According to the army, fighters in Afghanistan fired heavy weapons across the border onto a Pakistani military station, killing three soldiers.
The assailants were engaged in a gunfight in Pakistan’s harsh North Waziristan region, and several people were killed, according to a military statement released on Saturday.
It was unclear which of Afghanistan’s several armed organisations was behind the assault.
The attack comes as Afghanistan has been hit by a slew of explosives in recent days, including a mosque bombing in northern Kunduz province on Friday that killed 33 people, including numerous pupils from a nearby religious school.
Seven students were killed in another strike on the Abdul Rahim Shaheed school in Kabul on Thursday. It reopened on Saturday, with pupils laying roses on the graves of their classmates who had died.
The sharp rise in attacks in Afghanistan – as well as in neighbouring Pakistan – shows the mounting security problem facing Afghanistan’s Taliban rulers, who surged to power last August in the midst of the chaotic withdrawal of American and NATO soldiers that brought the 20-year war to a close.
The Islamic State in Khorasn Province, an ISIL (ISIS) affiliate that has claimed responsibility for recent strikes in Afghanistan and Pakistan, is presenting an insurmountable obstacle.

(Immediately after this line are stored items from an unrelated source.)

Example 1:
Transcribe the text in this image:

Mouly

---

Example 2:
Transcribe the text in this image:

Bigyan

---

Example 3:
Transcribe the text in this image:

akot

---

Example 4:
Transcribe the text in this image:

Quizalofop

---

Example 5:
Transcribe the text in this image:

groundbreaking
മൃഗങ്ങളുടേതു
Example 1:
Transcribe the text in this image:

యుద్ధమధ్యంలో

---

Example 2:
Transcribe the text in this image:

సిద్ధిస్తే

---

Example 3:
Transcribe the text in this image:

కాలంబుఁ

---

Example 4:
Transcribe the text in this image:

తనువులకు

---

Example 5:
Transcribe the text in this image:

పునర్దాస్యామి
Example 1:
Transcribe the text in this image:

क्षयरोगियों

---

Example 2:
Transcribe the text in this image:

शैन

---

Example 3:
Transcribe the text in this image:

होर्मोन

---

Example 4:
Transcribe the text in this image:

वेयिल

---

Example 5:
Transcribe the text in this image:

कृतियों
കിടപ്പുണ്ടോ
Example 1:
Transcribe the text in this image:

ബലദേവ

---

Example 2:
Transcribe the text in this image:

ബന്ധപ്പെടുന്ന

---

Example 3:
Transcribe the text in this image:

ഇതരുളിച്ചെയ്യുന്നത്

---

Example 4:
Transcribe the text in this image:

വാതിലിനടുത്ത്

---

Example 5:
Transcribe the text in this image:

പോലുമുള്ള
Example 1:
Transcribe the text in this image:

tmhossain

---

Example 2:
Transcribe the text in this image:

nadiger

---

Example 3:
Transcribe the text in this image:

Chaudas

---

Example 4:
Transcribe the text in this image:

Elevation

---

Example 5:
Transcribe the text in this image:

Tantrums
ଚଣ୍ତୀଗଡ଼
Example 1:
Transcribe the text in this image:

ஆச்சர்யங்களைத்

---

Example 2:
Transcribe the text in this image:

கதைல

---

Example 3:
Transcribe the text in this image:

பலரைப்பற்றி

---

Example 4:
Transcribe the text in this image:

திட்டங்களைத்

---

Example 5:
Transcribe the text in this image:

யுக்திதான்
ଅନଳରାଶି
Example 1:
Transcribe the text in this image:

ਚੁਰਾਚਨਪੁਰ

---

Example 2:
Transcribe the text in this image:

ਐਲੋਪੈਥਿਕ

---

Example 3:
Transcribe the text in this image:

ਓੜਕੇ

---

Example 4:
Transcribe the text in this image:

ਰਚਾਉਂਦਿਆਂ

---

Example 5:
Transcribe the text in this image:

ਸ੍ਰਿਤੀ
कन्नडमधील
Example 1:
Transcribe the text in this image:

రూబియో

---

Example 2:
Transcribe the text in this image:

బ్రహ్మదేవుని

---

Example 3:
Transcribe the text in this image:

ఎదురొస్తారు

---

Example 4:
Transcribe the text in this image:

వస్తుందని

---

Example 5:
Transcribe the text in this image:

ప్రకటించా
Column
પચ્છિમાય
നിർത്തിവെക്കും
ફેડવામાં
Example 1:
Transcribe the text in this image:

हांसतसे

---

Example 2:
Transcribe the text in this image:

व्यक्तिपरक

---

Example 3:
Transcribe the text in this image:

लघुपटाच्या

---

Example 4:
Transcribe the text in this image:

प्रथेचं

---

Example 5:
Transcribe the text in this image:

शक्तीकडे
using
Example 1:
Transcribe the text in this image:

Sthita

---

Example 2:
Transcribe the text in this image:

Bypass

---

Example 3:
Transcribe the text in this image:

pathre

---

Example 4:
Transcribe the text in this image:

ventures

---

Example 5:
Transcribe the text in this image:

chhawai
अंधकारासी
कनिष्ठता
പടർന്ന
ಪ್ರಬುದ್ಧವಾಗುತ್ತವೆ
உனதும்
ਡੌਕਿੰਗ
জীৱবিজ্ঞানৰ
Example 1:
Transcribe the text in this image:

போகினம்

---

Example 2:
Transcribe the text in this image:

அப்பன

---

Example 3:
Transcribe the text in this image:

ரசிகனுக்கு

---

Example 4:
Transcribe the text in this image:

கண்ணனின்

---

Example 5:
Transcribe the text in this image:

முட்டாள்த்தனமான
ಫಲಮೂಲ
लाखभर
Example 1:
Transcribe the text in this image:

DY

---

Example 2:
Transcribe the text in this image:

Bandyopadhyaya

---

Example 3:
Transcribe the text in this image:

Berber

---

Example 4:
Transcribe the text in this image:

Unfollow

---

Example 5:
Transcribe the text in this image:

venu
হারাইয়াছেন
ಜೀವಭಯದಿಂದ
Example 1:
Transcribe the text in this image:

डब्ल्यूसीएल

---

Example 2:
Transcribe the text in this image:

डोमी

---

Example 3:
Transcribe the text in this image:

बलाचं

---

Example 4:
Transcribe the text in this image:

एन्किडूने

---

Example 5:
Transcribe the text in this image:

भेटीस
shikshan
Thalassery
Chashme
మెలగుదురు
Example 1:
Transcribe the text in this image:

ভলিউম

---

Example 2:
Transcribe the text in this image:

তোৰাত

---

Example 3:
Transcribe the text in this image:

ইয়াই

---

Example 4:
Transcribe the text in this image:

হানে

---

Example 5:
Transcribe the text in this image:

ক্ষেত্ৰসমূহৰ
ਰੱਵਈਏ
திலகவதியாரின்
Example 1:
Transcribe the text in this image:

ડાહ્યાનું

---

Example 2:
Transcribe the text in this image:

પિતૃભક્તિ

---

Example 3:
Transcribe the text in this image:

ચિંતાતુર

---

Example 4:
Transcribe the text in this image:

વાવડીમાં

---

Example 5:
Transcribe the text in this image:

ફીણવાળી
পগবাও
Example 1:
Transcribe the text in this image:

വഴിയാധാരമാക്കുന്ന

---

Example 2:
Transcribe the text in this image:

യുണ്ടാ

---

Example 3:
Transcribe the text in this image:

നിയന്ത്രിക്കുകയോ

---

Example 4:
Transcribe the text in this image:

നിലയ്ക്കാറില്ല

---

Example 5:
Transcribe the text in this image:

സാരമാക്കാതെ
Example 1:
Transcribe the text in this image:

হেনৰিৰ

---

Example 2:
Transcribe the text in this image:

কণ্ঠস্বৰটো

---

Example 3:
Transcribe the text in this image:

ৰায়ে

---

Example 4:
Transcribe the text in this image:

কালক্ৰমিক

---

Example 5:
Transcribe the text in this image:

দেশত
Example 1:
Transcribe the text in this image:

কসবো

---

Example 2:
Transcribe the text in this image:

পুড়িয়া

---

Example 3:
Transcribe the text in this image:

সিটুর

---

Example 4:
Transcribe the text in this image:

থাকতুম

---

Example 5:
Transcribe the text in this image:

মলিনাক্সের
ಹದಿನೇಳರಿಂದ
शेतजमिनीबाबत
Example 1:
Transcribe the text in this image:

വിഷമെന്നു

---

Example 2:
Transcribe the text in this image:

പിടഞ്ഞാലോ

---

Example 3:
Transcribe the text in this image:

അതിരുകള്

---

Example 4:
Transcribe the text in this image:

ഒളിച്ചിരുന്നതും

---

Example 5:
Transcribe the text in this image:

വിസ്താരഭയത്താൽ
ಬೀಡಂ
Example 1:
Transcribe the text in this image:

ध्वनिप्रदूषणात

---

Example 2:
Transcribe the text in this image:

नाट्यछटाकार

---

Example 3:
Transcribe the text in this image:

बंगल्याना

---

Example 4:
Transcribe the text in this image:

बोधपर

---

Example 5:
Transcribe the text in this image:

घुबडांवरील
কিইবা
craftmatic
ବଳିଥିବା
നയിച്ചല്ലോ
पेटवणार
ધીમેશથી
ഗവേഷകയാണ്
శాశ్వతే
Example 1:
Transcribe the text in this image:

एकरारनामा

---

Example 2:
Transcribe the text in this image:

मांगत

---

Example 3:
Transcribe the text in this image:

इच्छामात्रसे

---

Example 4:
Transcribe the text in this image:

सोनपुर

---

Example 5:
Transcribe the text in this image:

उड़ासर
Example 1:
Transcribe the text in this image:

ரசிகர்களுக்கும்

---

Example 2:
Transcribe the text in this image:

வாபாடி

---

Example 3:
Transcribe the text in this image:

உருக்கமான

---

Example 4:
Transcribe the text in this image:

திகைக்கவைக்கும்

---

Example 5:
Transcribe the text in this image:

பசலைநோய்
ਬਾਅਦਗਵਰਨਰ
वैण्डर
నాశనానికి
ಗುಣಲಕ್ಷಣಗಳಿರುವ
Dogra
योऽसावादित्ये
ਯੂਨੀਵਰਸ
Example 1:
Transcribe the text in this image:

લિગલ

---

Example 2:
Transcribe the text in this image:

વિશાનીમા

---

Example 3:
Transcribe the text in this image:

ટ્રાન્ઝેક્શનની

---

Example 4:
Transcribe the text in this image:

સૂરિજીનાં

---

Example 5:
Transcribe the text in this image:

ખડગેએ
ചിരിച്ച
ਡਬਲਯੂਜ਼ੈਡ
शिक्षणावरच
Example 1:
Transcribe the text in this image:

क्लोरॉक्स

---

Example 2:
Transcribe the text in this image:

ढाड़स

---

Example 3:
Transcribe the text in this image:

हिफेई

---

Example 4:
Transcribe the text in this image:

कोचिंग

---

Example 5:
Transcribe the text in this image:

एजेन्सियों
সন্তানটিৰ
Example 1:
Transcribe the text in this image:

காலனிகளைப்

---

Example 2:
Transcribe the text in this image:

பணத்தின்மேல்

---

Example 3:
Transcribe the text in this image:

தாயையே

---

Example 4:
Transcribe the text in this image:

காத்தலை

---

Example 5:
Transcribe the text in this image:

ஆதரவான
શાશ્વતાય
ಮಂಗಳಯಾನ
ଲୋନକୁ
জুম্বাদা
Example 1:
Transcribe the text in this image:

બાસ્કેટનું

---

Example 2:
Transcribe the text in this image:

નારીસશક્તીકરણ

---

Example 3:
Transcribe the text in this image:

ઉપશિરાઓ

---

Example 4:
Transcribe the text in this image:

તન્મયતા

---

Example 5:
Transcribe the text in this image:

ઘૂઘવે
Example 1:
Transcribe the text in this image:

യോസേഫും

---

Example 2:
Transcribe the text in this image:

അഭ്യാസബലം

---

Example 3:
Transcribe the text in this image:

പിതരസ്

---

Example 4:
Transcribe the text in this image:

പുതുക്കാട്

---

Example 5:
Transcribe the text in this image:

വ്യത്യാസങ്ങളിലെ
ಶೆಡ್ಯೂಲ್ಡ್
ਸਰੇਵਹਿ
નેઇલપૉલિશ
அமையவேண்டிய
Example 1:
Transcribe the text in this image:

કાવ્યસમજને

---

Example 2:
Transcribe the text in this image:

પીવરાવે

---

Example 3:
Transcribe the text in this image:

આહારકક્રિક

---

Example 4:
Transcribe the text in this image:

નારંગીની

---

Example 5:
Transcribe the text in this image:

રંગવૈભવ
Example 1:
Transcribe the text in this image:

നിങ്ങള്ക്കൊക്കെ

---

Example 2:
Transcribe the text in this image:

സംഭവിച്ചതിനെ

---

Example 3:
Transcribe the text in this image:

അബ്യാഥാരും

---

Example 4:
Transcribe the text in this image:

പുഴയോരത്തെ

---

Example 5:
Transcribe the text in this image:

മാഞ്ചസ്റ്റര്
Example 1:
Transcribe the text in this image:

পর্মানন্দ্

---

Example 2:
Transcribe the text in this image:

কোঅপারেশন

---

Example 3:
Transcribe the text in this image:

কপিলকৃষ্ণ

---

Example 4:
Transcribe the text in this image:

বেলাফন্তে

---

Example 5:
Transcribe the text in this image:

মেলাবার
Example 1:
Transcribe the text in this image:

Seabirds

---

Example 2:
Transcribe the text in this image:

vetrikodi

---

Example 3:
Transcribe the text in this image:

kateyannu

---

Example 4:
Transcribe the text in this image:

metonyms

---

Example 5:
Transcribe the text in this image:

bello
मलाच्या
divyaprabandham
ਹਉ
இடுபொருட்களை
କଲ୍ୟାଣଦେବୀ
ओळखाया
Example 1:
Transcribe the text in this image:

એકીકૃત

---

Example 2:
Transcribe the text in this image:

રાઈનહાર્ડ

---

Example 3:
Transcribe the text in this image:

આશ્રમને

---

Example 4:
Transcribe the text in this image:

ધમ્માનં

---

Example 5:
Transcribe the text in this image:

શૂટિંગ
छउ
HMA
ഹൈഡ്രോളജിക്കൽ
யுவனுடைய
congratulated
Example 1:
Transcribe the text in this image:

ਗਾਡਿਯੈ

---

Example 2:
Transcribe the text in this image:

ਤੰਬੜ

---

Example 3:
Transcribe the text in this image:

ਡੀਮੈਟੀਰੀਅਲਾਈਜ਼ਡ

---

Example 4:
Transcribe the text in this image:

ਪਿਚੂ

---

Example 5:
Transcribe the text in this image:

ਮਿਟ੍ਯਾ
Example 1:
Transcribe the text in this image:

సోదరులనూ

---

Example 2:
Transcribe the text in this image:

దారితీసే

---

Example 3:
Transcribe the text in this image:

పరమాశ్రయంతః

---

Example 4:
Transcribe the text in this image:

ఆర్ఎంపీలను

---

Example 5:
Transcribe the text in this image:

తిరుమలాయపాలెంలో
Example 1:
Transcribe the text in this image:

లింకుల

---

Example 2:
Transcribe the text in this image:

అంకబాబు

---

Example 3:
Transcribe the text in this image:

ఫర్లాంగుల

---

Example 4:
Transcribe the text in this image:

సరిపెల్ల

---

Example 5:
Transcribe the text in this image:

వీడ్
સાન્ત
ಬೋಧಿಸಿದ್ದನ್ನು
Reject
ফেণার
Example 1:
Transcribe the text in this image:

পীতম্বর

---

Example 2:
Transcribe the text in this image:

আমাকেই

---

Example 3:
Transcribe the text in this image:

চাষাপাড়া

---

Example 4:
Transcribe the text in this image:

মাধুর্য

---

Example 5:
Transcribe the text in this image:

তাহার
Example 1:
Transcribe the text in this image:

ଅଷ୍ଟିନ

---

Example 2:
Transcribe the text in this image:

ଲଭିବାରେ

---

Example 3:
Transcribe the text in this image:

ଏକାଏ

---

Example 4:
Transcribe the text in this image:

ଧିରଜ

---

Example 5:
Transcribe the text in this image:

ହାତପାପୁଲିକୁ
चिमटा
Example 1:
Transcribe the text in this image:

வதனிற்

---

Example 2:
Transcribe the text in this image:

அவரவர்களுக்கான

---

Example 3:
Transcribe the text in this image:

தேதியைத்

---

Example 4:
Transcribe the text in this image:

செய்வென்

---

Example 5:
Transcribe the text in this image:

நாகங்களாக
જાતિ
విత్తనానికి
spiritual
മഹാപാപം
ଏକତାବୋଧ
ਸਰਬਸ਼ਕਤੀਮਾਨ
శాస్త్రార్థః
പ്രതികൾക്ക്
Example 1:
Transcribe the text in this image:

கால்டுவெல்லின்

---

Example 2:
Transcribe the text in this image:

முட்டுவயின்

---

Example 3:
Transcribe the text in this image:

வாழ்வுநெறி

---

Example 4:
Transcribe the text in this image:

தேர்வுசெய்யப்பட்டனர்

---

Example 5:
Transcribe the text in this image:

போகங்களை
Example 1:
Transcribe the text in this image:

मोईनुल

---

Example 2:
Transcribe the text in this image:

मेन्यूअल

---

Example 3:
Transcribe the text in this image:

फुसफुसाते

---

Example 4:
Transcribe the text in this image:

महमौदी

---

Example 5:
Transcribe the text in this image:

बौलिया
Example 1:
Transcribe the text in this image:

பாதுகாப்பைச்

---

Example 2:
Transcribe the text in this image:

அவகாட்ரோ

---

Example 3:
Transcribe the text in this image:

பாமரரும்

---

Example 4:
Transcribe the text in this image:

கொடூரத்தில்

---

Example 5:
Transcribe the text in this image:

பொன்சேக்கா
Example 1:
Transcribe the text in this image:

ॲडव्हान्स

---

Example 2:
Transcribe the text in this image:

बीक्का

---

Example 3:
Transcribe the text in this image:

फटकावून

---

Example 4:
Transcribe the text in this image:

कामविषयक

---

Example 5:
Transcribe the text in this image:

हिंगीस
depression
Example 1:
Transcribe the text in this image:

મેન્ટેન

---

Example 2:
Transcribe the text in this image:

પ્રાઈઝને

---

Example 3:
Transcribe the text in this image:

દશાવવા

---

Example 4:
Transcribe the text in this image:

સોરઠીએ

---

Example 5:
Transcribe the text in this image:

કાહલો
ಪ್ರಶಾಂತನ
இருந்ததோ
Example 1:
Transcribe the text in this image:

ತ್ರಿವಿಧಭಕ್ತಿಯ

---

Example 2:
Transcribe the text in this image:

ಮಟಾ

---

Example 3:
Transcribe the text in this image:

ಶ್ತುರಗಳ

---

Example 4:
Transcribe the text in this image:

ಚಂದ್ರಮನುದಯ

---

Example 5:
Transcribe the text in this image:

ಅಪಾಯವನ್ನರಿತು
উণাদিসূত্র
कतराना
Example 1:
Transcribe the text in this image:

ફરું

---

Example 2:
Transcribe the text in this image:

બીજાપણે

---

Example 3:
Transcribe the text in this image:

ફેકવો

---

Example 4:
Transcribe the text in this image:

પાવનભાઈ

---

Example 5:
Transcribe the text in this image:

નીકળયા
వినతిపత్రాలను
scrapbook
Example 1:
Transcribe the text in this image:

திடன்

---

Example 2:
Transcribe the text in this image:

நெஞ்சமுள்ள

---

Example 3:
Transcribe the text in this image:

The Islamic State in Khorasan Province isn’t the only armed group in Afghanistan contributing to the Taliban government’s security problems.
The Pakistani Taliban, also known as the Tehreek-e-Taliban Pakistan (TTP), has intensified its assault on Pakistani military outposts from its Afghan camps, according to the United Nations.
The Taliban has guaranteed that no armed groups will use Afghan soil as a base for attacks on other countries, but Kabul has yet to arrest or hand over any TTP commanders to Pakistan. China’s Uighurs of East Turkistan Movement, which seeks independence for northwest China, and the Islamic Movement of Uzbekistan are two other groups working in Afghanistan (IMU).
Pakistan retaliated with bombing operations inside Afghanistan after seven of its troops were killed in an ambush earlier this month, according to villagers in eastern Khost province.
Twenty children were killed in air strikes in Afghanistan’s border regions of Khost and Kunar, according to the UN.